En plus de sauver sur le loyer, le centre coupe dans les frais de location de salles.

« Des formations, on en fait tous les mois », explique Yves Bélanger. Des formations Sentinelles, dont le but est de former les gens à repérer les personnes en détresse, ont lieu selon la demande, et des formations plus spécifiques, qui s'adressent aux différents intervenants des milieux de l'éducation ou du communautaire pour qu'ils soient en mesure d'intervenir auprès des personnes en détresse, ont lieu une fois par mois. Des formations de repérage sont également offertes plus spécifiquement aux infirmières, et d'autres sont plus axées sur la postvention (mesures à prendre à la suite d'un suicide). 
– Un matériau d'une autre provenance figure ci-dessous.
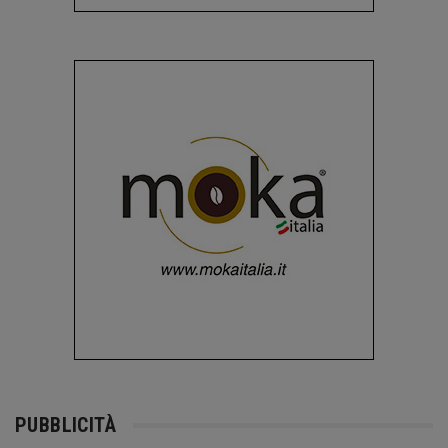
PUBBLICITÀ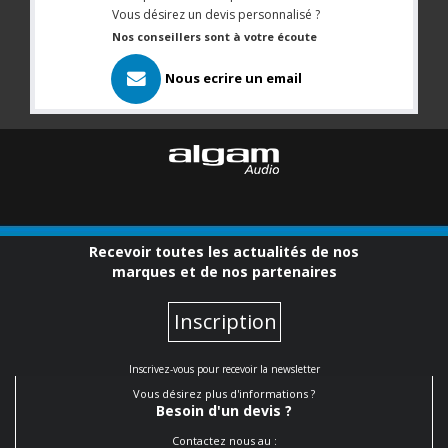
Vous désirez un devis personnalisé ?
Nos conseillers sont à votre écoute
Nous ecrire un email
Recevoir toutes les actualités de nos
marques et de nos partenaires
Inscription
Inscrivez-vous pour recevoir la newsletter
Vous désirez plus d'informations ?
Besoin d'un devis ?
Contactez nous au :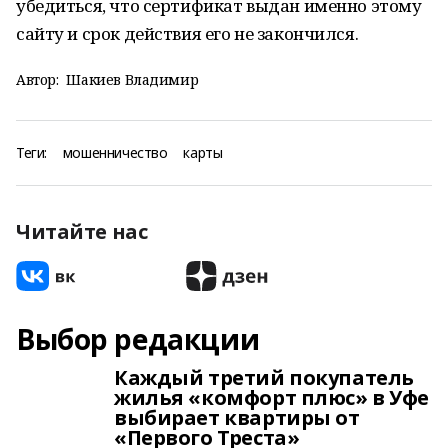
убедиться, что сертификат выдан именно этому
сайту и срок действия его не закончился.
Автор:
Шакиев Владимир
Теги:
мошенничество
карты
Читайте нас
Выбор редакции
Каждый третий покупатель
жилья «комфорт плюс» в Уфе
выбирает квартиры от
«Первого Треста»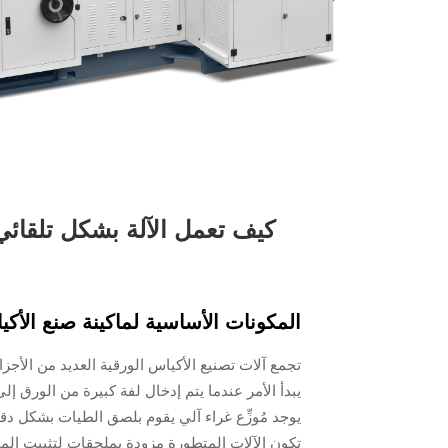
كيف تعمل الآلة بشكل تلقائ
المكونات الأساسية لماكينة صنع الأكي
تجمع آلات تصنيع الأكياس الورقية العديد من الأجزا
يبدأ الأمر عندما يتم إدخال لفة كبيرة من الورق إ
يوجد مُوزِّع غراء آلي يقوم بلصق الطيات بشكل دقي
تكون الآلات المتطورة مزودة بملحقات لتثبيت الم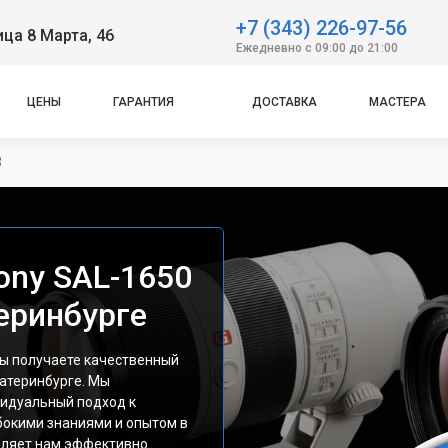
+7 (343) 226-97-56
ица 8 Марта, 46
Ежедневно с 09:00 до 21:00
ЦЕНЫ
ГАРАНТИЯ
ДОСТАВКА
МАСТЕРА
8
ony SAL-1650
еринбурге
ы получаете качественный
катеринбурге. Мы
видуальный подход к
бокими знаниями и опытом в
воляет нам эффективно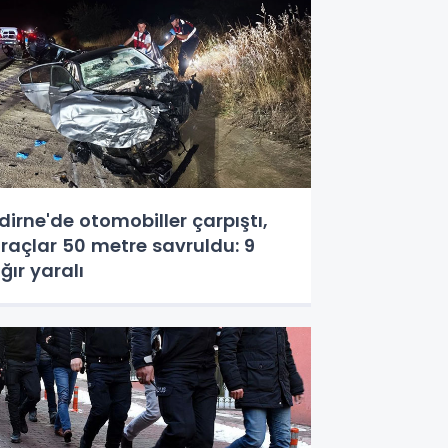
dirne'de otomobiller çarpıştı,
raçlar 50 metre savruldu: 9
ğır yaralı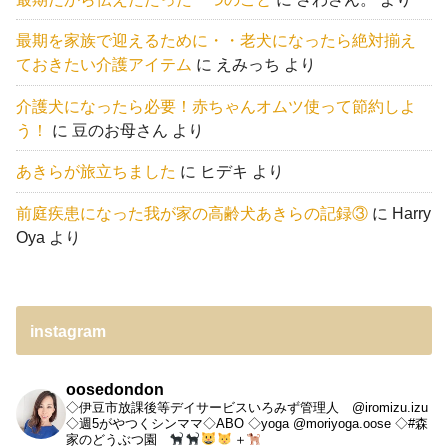
最期を家族で迎えるために・・老犬になったら絶対揃え
ておきたい介護アイテム
に
えみっち
より
介護犬になったら必要！赤ちゃんオムツ使って節約しよ
う！
に
豆のお母さん
より
あきらが旅立ちました
に
ヒデキ
より
前庭疾患になった我が家の高齢犬あきらの記録③
に
Harry
Oya
より
instagram
oosedondon
◇伊豆市放課後等デイサービスいろみず管理人 @iromizu.izu
◇週5がやつくシンママ◇ABO
◇yoga @moriyoga.oose
◇#森
家のどうぶつ園
＋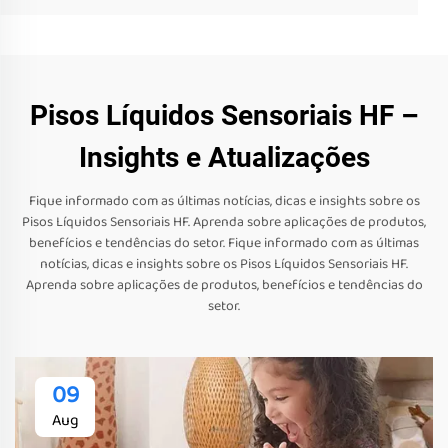
Pisos Líquidos Sensoriais HF –
Insights e Atualizações
Fique informado com as últimas notícias, dicas e insights sobre os
Pisos Líquidos Sensoriais HF. Aprenda sobre aplicações de produtos,
benefícios e tendências do setor. Fique informado com as últimas
notícias, dicas e insights sobre os Pisos Líquidos Sensoriais HF.
Aprenda sobre aplicações de produtos, benefícios e tendências do
setor.
09
Aug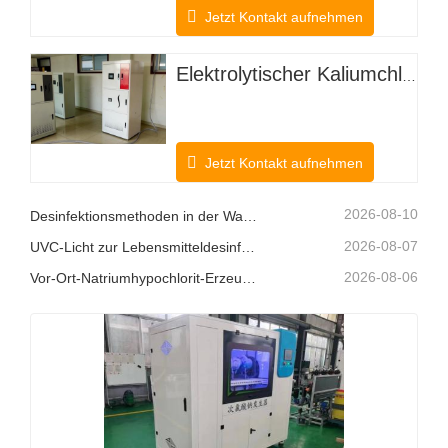
Jetzt Kontakt aufnehmen
Elektrolytischer Kaliumchlorid-Hypochlorsäuregenerator für landwirtschaftliche Anpflanzungen
Jetzt Kontakt aufnehmen
2026-08-10
Desinfektionsmethoden in der Wasseraufbereitung
2026-08-07
UVC-Licht zur Lebensmitteldesinfektion
2026-08-06
Vor-Ort-Natriumhypochlorit-Erzeugungssysteme: Eine intelligentere Chlorlösung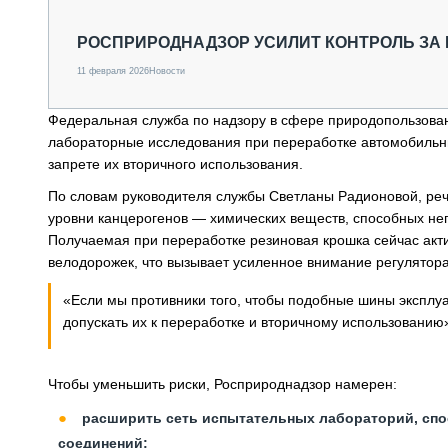
СПЕЦТЕХНИКА И ТРАНСПОРТ
ГРУЗОПЕРЕВОЗКИ
РОСПРИРОДНАДЗОР УСИЛИТ КОНТРОЛЬ ЗА
ФИНАНСЫ, ЛИЗИНГ, СТРАХОВАНИЕ
11 февраля 2026
Новости
ТЕХНИКА КРУПНЫМ ПЛАНОМ
ИСПЫТАТЕЛИ
Федеральная служба по надзору в сфере природопользован
ТЕХНОЛОГИИ
лабораторные исследования при переработке автомобильн
ДОРОЖНАЯ ИНДУСТРИЯ
запрете их вторичного использования.
СЕРВИСМЕНЫ
По словам руководителя службы Светланы Радионовой, реч
уровни канцерогенов — химических веществ, способных не
Получаемая при переработке резиновая крошка сейчас акти
велодорожек, что вызывает усиленное внимание регулятора
«Если мы противники того, чтобы подобные шины эксплуат
допускать их к переработке и вторичному использованию
Чтобы уменьшить риски, Росприроднадзор намерен:
расширить сеть испытательных лабораторий, сп
соединений;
Parfois, les formations se donnaient directement dans le milieu de travail des formés. 

« Comme on est très actifs sur le territoire, autant dans Brome-Missisquoi qu'en Haute-Yamaska, ça [les formations au CPSHY] nous permet de pouvoir regrouper les gens ici, leur faire connaître le centre,les intervenants qui y travaillent, et l'ensemble de nos services. Ça crée un lien tout de suite avec ces personnes-là et ça facilite les contacts lorsqu'on a besoin de se reparler pour venir en aide aux gens en détresse », croit le directeur de l'organisme.
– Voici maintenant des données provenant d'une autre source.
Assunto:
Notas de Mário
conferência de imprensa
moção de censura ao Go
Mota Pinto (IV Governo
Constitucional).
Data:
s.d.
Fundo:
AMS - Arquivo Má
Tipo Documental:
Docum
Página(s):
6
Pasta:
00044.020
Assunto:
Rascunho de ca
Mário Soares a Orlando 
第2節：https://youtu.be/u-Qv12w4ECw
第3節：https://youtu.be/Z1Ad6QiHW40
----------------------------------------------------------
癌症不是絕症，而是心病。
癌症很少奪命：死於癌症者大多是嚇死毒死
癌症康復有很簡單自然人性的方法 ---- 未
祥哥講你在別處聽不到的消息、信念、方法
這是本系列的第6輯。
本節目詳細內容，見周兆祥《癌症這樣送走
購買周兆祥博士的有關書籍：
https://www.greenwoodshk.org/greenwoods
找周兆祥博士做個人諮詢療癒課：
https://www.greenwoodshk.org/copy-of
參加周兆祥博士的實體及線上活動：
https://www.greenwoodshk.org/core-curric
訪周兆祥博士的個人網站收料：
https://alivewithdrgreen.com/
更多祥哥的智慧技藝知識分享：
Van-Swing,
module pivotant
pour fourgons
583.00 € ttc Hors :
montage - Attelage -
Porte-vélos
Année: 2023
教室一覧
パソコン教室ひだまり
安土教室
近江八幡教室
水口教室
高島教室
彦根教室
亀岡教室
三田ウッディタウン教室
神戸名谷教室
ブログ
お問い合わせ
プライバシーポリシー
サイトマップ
L'an dernier, une soixantaine de sentinelles ont été formées en plus d'une centaine d'intervenants. Avec les formations de postvention et de repérage, cela totalise 200 personnes.

Économies

« Évidemment, tout l'aspect financier est important aussi. On fait des économies sur un bail de 5 ans. Les économies sont importantes et nous permettent d'assurer le maintien de nos services, de nos employés, et de développer nos programmes », affirme le directeur du centre. D'ailleurs, les formations sentinelles étaient, avant 2005, financées par le ministère de la Santé et des Services sociaux du Québec. « Il faut qu'on trouve les moyens d'aller chercher des sous ailleurs », souligne-t-il. Bien sûr, les nombreuses activités de financement organisées par et pour le centre aident, mais le directeur croit qu'il fallait également regarder dans la gestion quotidienne, chercher une façon de réduire les dépenses et maintenir les services. 

Demande à la hausse

La nouvelle adresse du CPSHY permettra de répondre à un plus grand nombre d'appels. « En 15 ans, l'équipe a grossi, le nombre de services a augmenté, et nos services sont plus sollicités », témoigne Yves Bélanger. 

En 2015-2016, le centre est venu en aide à 675 personnes. Pour ce qui est de l'année dernière, qui se terminait en mars, le centre avait aidé 800 personnes. 

« Il y a une croissance de demande. Il y a une croissance de besoins » alerte-t-il.

Une journée portes ouvertes aura lieu au nouveau centre cet automne.